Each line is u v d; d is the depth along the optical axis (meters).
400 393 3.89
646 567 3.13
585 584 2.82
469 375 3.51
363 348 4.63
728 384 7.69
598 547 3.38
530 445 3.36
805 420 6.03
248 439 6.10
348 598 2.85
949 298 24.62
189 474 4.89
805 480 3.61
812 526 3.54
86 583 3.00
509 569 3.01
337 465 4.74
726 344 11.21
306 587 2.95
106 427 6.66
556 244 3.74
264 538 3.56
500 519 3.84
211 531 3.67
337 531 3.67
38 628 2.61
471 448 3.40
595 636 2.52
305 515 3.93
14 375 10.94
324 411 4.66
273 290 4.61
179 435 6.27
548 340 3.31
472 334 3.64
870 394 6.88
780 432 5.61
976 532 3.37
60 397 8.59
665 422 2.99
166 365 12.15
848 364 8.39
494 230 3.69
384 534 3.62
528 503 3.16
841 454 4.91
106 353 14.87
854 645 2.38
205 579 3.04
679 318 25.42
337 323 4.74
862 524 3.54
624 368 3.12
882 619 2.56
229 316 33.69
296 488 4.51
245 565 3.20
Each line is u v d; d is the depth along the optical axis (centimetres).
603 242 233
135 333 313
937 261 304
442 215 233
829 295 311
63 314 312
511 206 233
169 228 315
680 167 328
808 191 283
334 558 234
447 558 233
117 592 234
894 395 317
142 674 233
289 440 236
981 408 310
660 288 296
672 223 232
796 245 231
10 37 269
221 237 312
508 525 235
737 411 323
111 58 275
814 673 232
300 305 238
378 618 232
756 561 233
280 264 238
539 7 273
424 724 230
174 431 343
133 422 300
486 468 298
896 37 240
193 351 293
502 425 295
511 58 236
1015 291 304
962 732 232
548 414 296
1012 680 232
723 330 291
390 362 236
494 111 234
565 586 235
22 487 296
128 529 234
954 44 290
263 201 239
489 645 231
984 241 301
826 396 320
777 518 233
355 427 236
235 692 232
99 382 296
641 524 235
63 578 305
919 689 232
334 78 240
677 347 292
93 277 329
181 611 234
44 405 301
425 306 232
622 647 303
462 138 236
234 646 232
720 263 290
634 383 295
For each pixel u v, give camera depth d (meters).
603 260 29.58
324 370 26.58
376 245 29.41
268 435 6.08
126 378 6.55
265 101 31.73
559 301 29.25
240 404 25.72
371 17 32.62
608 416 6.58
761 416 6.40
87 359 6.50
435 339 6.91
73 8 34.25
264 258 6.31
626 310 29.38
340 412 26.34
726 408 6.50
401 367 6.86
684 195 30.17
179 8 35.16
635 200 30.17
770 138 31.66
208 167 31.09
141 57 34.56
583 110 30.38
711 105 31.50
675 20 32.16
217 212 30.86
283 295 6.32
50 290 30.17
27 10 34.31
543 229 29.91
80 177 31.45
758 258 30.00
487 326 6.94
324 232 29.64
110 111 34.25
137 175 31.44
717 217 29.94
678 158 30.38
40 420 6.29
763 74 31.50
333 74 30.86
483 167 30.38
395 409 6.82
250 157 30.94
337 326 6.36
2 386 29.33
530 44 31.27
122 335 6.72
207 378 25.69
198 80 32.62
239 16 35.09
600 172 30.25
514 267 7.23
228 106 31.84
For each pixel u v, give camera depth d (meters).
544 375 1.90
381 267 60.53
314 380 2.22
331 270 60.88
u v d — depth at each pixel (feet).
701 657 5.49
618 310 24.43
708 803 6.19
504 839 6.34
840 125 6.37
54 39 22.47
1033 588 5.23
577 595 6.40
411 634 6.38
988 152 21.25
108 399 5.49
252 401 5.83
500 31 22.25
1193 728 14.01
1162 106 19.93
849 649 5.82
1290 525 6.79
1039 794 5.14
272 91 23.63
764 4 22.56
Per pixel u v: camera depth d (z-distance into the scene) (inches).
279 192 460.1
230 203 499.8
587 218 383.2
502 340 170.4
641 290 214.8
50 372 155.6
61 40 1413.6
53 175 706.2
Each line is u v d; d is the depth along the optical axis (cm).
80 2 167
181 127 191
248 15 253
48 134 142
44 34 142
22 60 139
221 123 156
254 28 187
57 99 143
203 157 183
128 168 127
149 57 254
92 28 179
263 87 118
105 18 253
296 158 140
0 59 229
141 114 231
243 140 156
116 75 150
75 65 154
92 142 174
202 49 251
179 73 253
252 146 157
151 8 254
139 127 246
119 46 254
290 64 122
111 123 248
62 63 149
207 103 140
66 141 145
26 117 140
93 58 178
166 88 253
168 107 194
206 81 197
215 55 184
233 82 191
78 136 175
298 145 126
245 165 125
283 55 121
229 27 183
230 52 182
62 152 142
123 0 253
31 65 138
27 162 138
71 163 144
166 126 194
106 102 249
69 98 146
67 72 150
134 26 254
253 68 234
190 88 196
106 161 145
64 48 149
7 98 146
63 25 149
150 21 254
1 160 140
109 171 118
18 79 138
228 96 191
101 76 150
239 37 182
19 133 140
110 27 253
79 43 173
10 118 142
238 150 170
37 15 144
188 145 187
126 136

*WHAT THE EXERCISE ASKS*
Your reply should be every line of the material, transcribed exactly.

*EXERCISE OUTPUT*
Each line is u v d; d is the depth along the optical axis (meters).
400 393 3.89
646 567 3.13
585 584 2.82
469 375 3.51
363 348 4.63
728 384 7.69
598 547 3.38
530 445 3.36
805 420 6.03
248 439 6.10
348 598 2.85
949 298 24.62
189 474 4.89
805 480 3.61
812 526 3.54
86 583 3.00
509 569 3.01
337 465 4.74
726 344 11.21
306 587 2.95
106 427 6.66
556 244 3.74
264 538 3.56
500 519 3.84
211 531 3.67
337 531 3.67
38 628 2.61
471 448 3.40
595 636 2.52
305 515 3.93
14 375 10.94
324 411 4.66
273 290 4.61
179 435 6.27
548 340 3.31
472 334 3.64
870 394 6.88
780 432 5.61
976 532 3.37
60 397 8.59
665 422 2.99
166 365 12.15
848 364 8.39
494 230 3.69
384 534 3.62
528 503 3.16
841 454 4.91
106 353 14.87
854 645 2.38
205 579 3.04
679 318 25.42
337 323 4.74
862 524 3.54
624 368 3.12
882 619 2.56
229 316 33.69
296 488 4.51
245 565 3.20
Each line is u v d; d is the depth along the optical axis (centimetres).
603 242 233
135 333 313
937 261 304
442 215 233
829 295 311
63 314 312
511 206 233
169 228 315
680 167 328
808 191 283
334 558 234
447 558 233
117 592 234
894 395 317
142 674 233
289 440 236
981 408 310
660 288 296
672 223 232
796 245 231
10 37 269
221 237 312
508 525 235
737 411 323
111 58 275
814 673 232
300 305 238
378 618 232
756 561 233
280 264 238
539 7 273
424 724 230
174 431 343
133 422 300
486 468 298
896 37 240
193 351 293
502 425 295
511 58 236
1015 291 304
962 732 232
548 414 296
1012 680 232
723 330 291
390 362 236
494 111 234
565 586 235
22 487 296
128 529 234
954 44 290
263 201 239
489 645 231
984 241 301
826 396 320
777 518 233
355 427 236
235 692 232
99 382 296
641 524 235
63 578 305
919 689 232
334 78 240
677 347 292
93 277 329
181 611 234
44 405 301
425 306 232
622 647 303
462 138 236
234 646 232
720 263 290
634 383 295
For each pixel u v, give camera depth d (meters).
603 260 29.58
324 370 26.58
376 245 29.41
268 435 6.08
126 378 6.55
265 101 31.73
559 301 29.25
240 404 25.72
371 17 32.62
608 416 6.58
761 416 6.40
87 359 6.50
435 339 6.91
73 8 34.25
264 258 6.31
626 310 29.38
340 412 26.34
726 408 6.50
401 367 6.86
684 195 30.17
179 8 35.16
635 200 30.17
770 138 31.66
208 167 31.09
141 57 34.56
583 110 30.38
711 105 31.50
675 20 32.16
217 212 30.86
283 295 6.32
50 290 30.17
27 10 34.31
543 229 29.91
80 177 31.45
758 258 30.00
487 326 6.94
324 232 29.64
110 111 34.25
137 175 31.44
717 217 29.94
678 158 30.38
40 420 6.29
763 74 31.50
333 74 30.86
483 167 30.38
395 409 6.82
250 157 30.94
337 326 6.36
2 386 29.33
530 44 31.27
122 335 6.72
207 378 25.69
198 80 32.62
239 16 35.09
600 172 30.25
514 267 7.23
228 106 31.84
For each pixel u v, give camera depth d (meters).
544 375 1.90
381 267 60.53
314 380 2.22
331 270 60.88
u v d — depth at each pixel (feet).
701 657 5.49
618 310 24.43
708 803 6.19
504 839 6.34
840 125 6.37
54 39 22.47
1033 588 5.23
577 595 6.40
411 634 6.38
988 152 21.25
108 399 5.49
252 401 5.83
500 31 22.25
1193 728 14.01
1162 106 19.93
849 649 5.82
1290 525 6.79
1039 794 5.14
272 91 23.63
764 4 22.56
Per pixel u v: camera depth d (z-distance into the scene) (inches).
279 192 460.1
230 203 499.8
587 218 383.2
502 340 170.4
641 290 214.8
50 372 155.6
61 40 1413.6
53 175 706.2
Each line is u v d; d is the depth along the optical axis (cm).
80 2 167
181 127 191
248 15 253
48 134 142
44 34 142
22 60 139
221 123 156
254 28 187
57 99 143
203 157 183
128 168 127
149 57 254
92 28 179
263 87 118
105 18 253
296 158 140
0 59 229
141 114 231
243 140 156
116 75 150
75 65 154
92 142 174
202 49 251
179 73 253
252 146 157
151 8 254
139 127 246
119 46 254
290 64 122
111 123 248
62 63 149
207 103 140
66 141 145
26 117 140
93 58 178
166 88 253
168 107 194
206 81 197
215 55 184
233 82 191
78 136 175
298 145 126
245 165 125
283 55 121
229 27 183
230 52 182
62 152 142
123 0 253
31 65 138
27 162 138
71 163 144
166 126 194
106 102 249
69 98 146
67 72 150
134 26 254
253 68 234
190 88 196
106 161 145
64 48 149
7 98 146
63 25 149
150 21 254
1 160 140
109 171 118
18 79 138
228 96 191
101 76 150
239 37 182
19 133 140
110 27 253
79 43 173
10 118 142
238 150 170
37 15 144
188 145 187
126 136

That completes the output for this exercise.